Aquilo que minha rotina se tornava estava me matando; o pavor inexplicável sob o qual eu me via constantemente afetado, o temor em cruzar com o animal, a falta de sono, as conjecturas ilógicas e as imagens sinistras que brotavam em minha cabeça pela madrugada: tudo isso contribuía para um desejo de isolamento, de afastar-me das pessoas; um desejo realmente inexplicável. Já não era apenas a gata que me perturbava... Não, não era – era algo que a gata implantara dentro de mim que se desenvolveu e tomava proporções estranhas.

Ao fim de duas semanas e meias eu já desconhecia qual era o conforto do sono, tal como qual era meu modo de agir e pensar antes de tudo aquilo, e confesso que, estranhamente, encontrei certas ocupações para os momentos noturnos nos quais eu deveria estar dormindo. Em minha escrivaninha, entre as várias canecas de café pela metade e latas vazias de energético, eu passava horas e horas desenhando compulsivamente as imagens mórbidas que surgiam na tela mental; havia de tudo: rabiscos de olhos felinos, pequenos órgãos, silhuetas felinas contra a lua, a própria gata preta, os olhos amarelos da gata, eu e a gata, a gata me perseguindo, eu perseguindo a gata, seus dentes, seu focinho e sua boca; tudo isso surgia assombrosamente em minha consciência, e eu me via obrigado a transcrevê-los em meus cadernos, caso contrário, me oprimiam ferozmente. Ali, isolado em meu quarto, era quase possível sentir-me “seguro” como quando eu estava na rua, na universidade ou no escritório, entretanto, eu bem sabia que a gata preta continuava a me esperar lá fora, além da porta, talvez no sofá, na sala branca do reino do sono.... Sim, eu estava bem ciente que estava apenas me distraindo, que desenhar era apenas uma distração, uma maquiagem para o medo, uma maneira de torná-lo mais suportável; assim caminhava na superfície da vida: perturbado, insone, sob a sombra do horror; sempre em fuga daquelas sensações indesejadas que o olhar e a presença da gata poderiam me provocar.

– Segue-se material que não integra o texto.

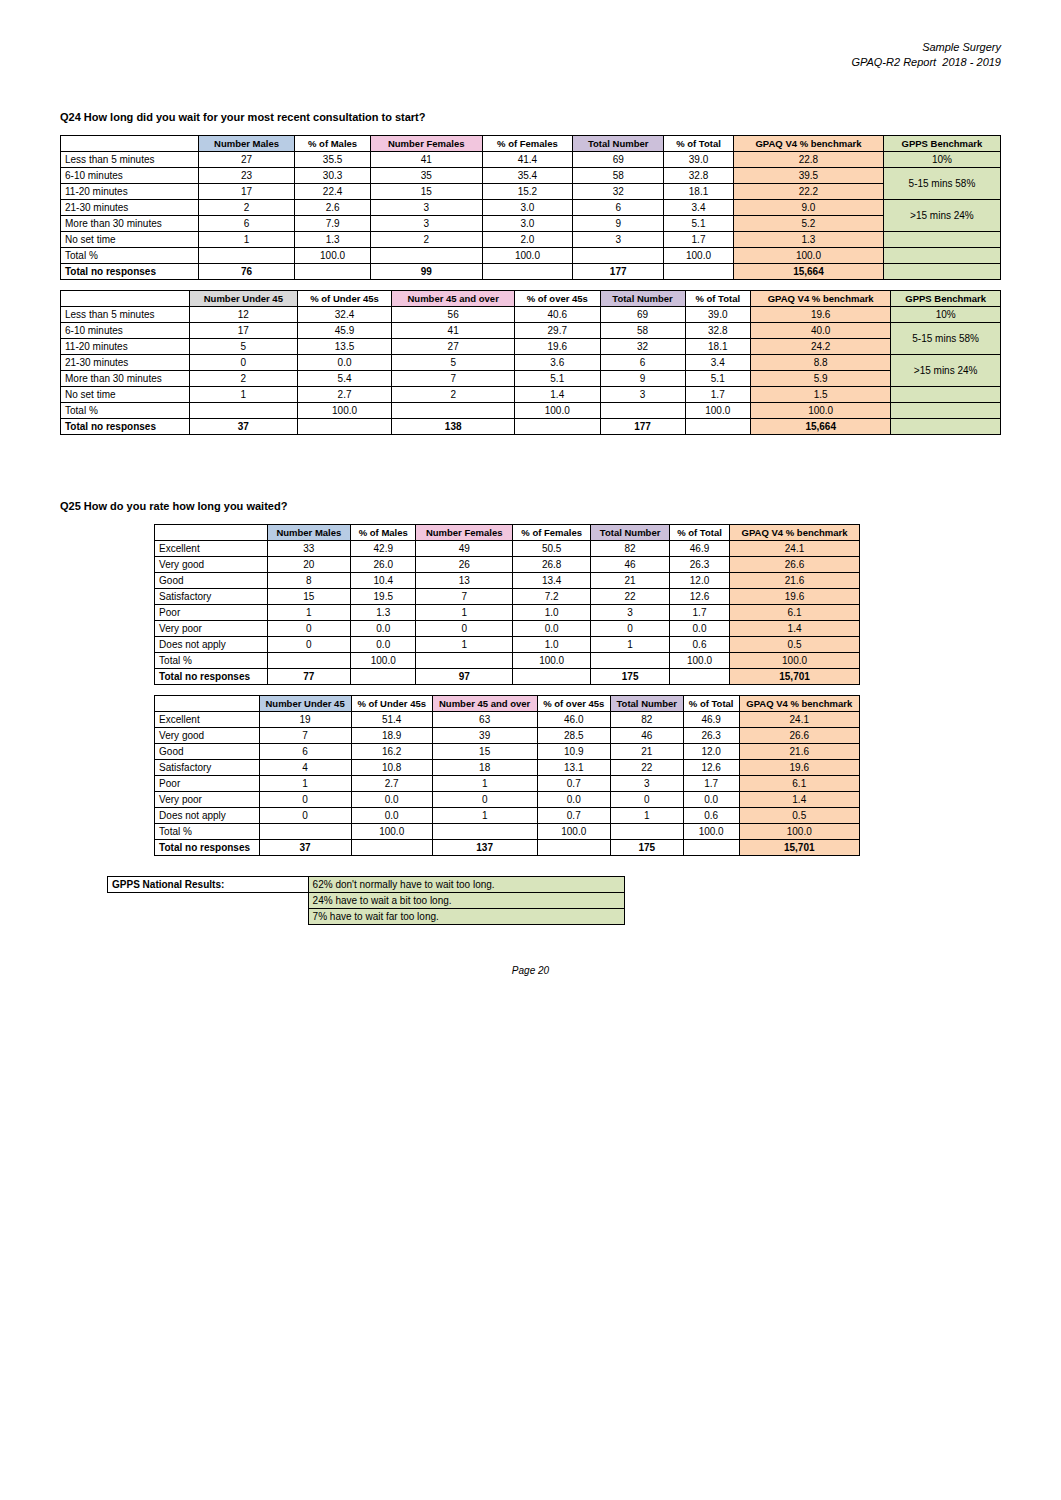Sample Surgery
GPAQ-R2 Report 2018 - 2019
Q24 How long did you wait for your most recent consultation to start?
| | Number Males | % of Males | Number Females | % of Females | Total Number | % of Total | GPAQ V4 % benchmark | GPPS Benchmark |
| --- | --- | --- | --- | --- | --- | --- | --- | --- |
| Less than 5 minutes | 27 | 35.5 | 41 | 41.4 | 69 | 39.0 | 22.8 | 10% |
| 6-10 minutes | 23 | 30.3 | 35 | 35.4 | 58 | 32.8 | 39.5 | 5-15 mins 58% |
| 11-20 minutes | 17 | 22.4 | 15 | 15.2 | 32 | 18.1 | 22.2 |
| 21-30 minutes | 2 | 2.6 | 3 | 3.0 | 6 | 3.4 | 9.0 | >15 mins 24% |
| More than 30 minutes | 6 | 7.9 | 3 | 3.0 | 9 | 5.1 | 5.2 |
| No set time | 1 | 1.3 | 2 | 2.0 | 3 | 1.7 | 1.3 | |
| Total % | | 100.0 | | 100.0 | | 100.0 | 100.0 | |
| Total no responses | 76 | | 99 | | 177 | | 15,664 | |
| | Number Under 45 | % of Under 45s | Number 45 and over | % of over 45s | Total Number | % of Total | GPAQ V4 % benchmark | GPPS Benchmark |
| --- | --- | --- | --- | --- | --- | --- | --- | --- |
| Less than 5 minutes | 12 | 32.4 | 56 | 40.6 | 69 | 39.0 | 19.6 | 10% |
| 6-10 minutes | 17 | 45.9 | 41 | 29.7 | 58 | 32.8 | 40.0 | 5-15 mins 58% |
| 11-20 minutes | 5 | 13.5 | 27 | 19.6 | 32 | 18.1 | 24.2 |
| 21-30 minutes | 0 | 0.0 | 5 | 3.6 | 6 | 3.4 | 8.8 | >15 mins 24% |
| More than 30 minutes | 2 | 5.4 | 7 | 5.1 | 9 | 5.1 | 5.9 |
| No set time | 1 | 2.7 | 2 | 1.4 | 3 | 1.7 | 1.5 | |
| Total % | | 100.0 | | 100.0 | | 100.0 | 100.0 | |
| Total no responses | 37 | | 138 | | 177 | | 15,664 | |
Q25 How do you rate how long you waited?
| | Number Males | % of Males | Number Females | % of Females | Total Number | % of Total | GPAQ V4 % benchmark |
| --- | --- | --- | --- | --- | --- | --- | --- |
| Excellent | 33 | 42.9 | 49 | 50.5 | 82 | 46.9 | 24.1 |
| Very good | 20 | 26.0 | 26 | 26.8 | 46 | 26.3 | 26.6 |
| Good | 8 | 10.4 | 13 | 13.4 | 21 | 12.0 | 21.6 |
| Satisfactory | 15 | 19.5 | 7 | 7.2 | 22 | 12.6 | 19.6 |
| Poor | 1 | 1.3 | 1 | 1.0 | 3 | 1.7 | 6.1 |
| Very poor | 0 | 0.0 | 0 | 0.0 | 0 | 0.0 | 1.4 |
| Does not apply | 0 | 0.0 | 1 | 1.0 | 1 | 0.6 | 0.5 |
| Total % | | 100.0 | | 100.0 | | 100.0 | 100.0 |
| Total no responses | 77 | | 97 | | 175 | | 15,701 |
| | Number Under 45 | % of Under 45s | Number 45 and over | % of over 45s | Total Number | % of Total | GPAQ V4 % benchmark |
| --- | --- | --- | --- | --- | --- | --- | --- |
| Excellent | 19 | 51.4 | 63 | 46.0 | 82 | 46.9 | 24.1 |
| Very good | 7 | 18.9 | 39 | 28.5 | 46 | 26.3 | 26.6 |
| Good | 6 | 16.2 | 15 | 10.9 | 21 | 12.0 | 21.6 |
| Satisfactory | 4 | 10.8 | 18 | 13.1 | 22 | 12.6 | 19.6 |
| Poor | 1 | 2.7 | 1 | 0.7 | 3 | 1.7 | 6.1 |
| Very poor | 0 | 0.0 | 0 | 0.0 | 0 | 0.0 | 1.4 |
| Does not apply | 0 | 0.0 | 1 | 0.7 | 1 | 0.6 | 0.5 |
| Total % | | 100.0 | | 100.0 | | 100.0 | 100.0 |
| Total no responses | 37 | | 137 | | 175 | | 15,701 |
| GPPS National Results: | 62% don't normally have to wait too long. |
| | 24% have to wait a bit too long. |
| | 7% have to wait far too long. |
Page 20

Foi também por volta deste tempo que minha irmã, junto de sua filha e marido, anunciou que viajariam a fim de visitar um parente enfermo. No estado em que me encontrava, confesso que pouco me importei em saber qual parente estava adoecido, quando elas voltariam ou não. A única coisa que surgira em minha mente ao receber esta noticia foi a consciência de que eu ficaria sozinho(o trabalho e a faculdade tornavam inviáveis qualquer tipo de viajem) em minha casa com a gata preta, e isso era um sinal de que as coisas poderiam piorar.E, realmente, pioraram.

Nos primeiros dias da ausência de meus familiares as coisas pareciam continuar na mesma, porém, aos poucos foram mudando. Se eu saia de meu quarto, mesmo que brevemente para ir à cozinha ou ao banheiro, a criatura passava como uma sombra silenciosa por mim: corria de algum canto desconhecido para o outro, por baixo de meus pés. Quando não a via, por outro lado, era possível sentir que me observava de algum local oculto; era possível sentir seu olhar assassino devorando cada um de meus movimentos, à espera do momento ideal de me atacar. Pode parecer algum tipo de loucura, mas não é, eu juro!Eu sentia mesmo, sentia-o na minha nuca, no meu ventre, no meu pescoço, atrás de mim... Eu tenho certeza que era possível senti-lo!Ficava cada vez mais claro que aquela criatura tinha suas raízes no mal, no verdadeiro mal, e que viera das trevas para me perturbar! Eu dava cada passo com extremo cuidado, olhava várias vezes para cada direção ou locais em que poderia existir a mínima das possibilidades da criatura estar enfiada, à espreita. 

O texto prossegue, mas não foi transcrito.